*Directions:* Starting at the line that contains "Communication: It facilitates" and ending at the line that contains "undoubtedly belonging to", the lines below are to be given again exactly, with nothing added.

___ Recorded information ___

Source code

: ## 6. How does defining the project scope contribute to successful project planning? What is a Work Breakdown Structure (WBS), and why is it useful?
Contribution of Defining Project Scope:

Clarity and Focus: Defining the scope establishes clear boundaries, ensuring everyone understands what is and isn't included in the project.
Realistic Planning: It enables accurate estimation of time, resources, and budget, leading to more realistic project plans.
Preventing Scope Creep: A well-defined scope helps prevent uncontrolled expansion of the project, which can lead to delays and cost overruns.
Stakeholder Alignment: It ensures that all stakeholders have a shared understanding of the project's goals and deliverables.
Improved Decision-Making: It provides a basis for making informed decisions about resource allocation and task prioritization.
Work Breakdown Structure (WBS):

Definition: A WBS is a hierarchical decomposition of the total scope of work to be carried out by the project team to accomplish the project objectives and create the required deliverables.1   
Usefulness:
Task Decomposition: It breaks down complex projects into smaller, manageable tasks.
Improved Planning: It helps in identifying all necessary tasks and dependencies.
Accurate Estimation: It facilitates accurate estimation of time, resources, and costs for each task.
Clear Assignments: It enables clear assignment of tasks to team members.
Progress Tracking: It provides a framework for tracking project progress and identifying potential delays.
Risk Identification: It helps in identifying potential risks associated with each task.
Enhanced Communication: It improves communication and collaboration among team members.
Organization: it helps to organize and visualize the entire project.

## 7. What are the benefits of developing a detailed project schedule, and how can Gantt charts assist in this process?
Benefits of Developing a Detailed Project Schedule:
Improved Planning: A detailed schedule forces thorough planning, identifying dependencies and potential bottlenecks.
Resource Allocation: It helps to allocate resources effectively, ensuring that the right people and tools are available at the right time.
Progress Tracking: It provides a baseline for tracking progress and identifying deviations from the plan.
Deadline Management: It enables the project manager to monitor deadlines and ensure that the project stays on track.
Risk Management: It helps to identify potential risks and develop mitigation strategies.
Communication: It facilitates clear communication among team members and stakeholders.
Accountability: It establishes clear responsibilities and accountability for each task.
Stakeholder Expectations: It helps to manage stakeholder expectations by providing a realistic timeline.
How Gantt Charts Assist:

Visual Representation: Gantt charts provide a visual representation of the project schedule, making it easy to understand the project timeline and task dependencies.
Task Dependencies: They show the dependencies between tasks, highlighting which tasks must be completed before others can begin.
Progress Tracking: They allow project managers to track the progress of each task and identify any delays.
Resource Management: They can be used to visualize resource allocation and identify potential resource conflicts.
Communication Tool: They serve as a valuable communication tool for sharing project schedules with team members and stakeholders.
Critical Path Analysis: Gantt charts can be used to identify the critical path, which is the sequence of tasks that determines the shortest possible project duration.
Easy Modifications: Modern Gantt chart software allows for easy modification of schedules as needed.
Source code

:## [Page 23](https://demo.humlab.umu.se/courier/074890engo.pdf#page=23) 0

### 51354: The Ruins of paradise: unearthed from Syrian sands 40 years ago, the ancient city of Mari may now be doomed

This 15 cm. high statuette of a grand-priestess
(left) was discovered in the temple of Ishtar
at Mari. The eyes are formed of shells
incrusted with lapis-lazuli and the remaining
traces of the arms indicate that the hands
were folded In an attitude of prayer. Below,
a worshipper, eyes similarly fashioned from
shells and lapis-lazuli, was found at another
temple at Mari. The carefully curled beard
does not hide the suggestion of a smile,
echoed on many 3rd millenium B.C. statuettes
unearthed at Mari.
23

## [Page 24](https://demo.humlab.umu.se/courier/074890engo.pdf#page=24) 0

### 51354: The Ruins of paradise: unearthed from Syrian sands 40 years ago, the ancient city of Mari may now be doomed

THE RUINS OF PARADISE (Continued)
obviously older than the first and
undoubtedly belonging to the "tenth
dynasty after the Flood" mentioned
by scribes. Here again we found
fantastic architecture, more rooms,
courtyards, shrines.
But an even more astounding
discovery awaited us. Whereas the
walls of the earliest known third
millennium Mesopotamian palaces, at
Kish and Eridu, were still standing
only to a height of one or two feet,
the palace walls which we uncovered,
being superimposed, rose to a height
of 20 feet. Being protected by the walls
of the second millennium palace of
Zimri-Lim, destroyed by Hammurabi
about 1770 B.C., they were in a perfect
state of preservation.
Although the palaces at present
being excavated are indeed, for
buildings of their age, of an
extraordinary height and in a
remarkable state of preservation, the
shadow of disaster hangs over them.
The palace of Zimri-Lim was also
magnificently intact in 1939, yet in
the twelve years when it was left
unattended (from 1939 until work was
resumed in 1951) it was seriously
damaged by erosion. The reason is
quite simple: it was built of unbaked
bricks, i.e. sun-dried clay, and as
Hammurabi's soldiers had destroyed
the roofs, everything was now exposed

___

*Solution:*
Communication: It facilitates clear communication among team members and stakeholders.
Accountability: It establishes clear responsibilities and accountability for each task.
Stakeholder Expectations: It helps to manage stakeholder expectations by providing a realistic timeline.
How Gantt Charts Assist:

Visual Representation: Gantt charts provide a visual representation of the project schedule, making it easy to understand the project timeline and task dependencies.
Task Dependencies: They show the dependencies between tasks, highlighting which tasks must be completed before others can begin.
Progress Tracking: They allow project managers to track the progress of each task and identify any delays.
Resource Management: They can be used to visualize resource allocation and identify potential resource conflicts.
Communication Tool: They serve as a valuable communication tool for sharing project schedules with team members and stakeholders.
Critical Path Analysis: Gantt charts can be used to identify the critical path, which is the sequence of tasks that determines the shortest possible project duration.
Easy Modifications: Modern Gantt chart software allows for easy modification of schedules as needed.
Source code

:## [Page 23](https://demo.humlab.umu.se/courier/074890engo.pdf#page=23) 0

### 51354: The Ruins of paradise: unearthed from Syrian sands 40 years ago, the ancient city of Mari may now be doomed

This 15 cm. high statuette of a grand-priestess
(left) was discovered in the temple of Ishtar
at Mari. The eyes are formed of shells
incrusted with lapis-lazuli and the remaining
traces of the arms indicate that the hands
were folded In an attitude of prayer. Below,
a worshipper, eyes similarly fashioned from
shells and lapis-lazuli, was found at another
temple at Mari. The carefully curled beard
does not hide the suggestion of a smile,
echoed on many 3rd millenium B.C. statuettes
unearthed at Mari.
23

## [Page 24](https://demo.humlab.umu.se/courier/074890engo.pdf#page=24) 0

### 51354: The Ruins of paradise: unearthed from Syrian sands 40 years ago, the ancient city of Mari may now be doomed

THE RUINS OF PARADISE (Continued)
obviously older than the first and
undoubtedly belonging to the "tenth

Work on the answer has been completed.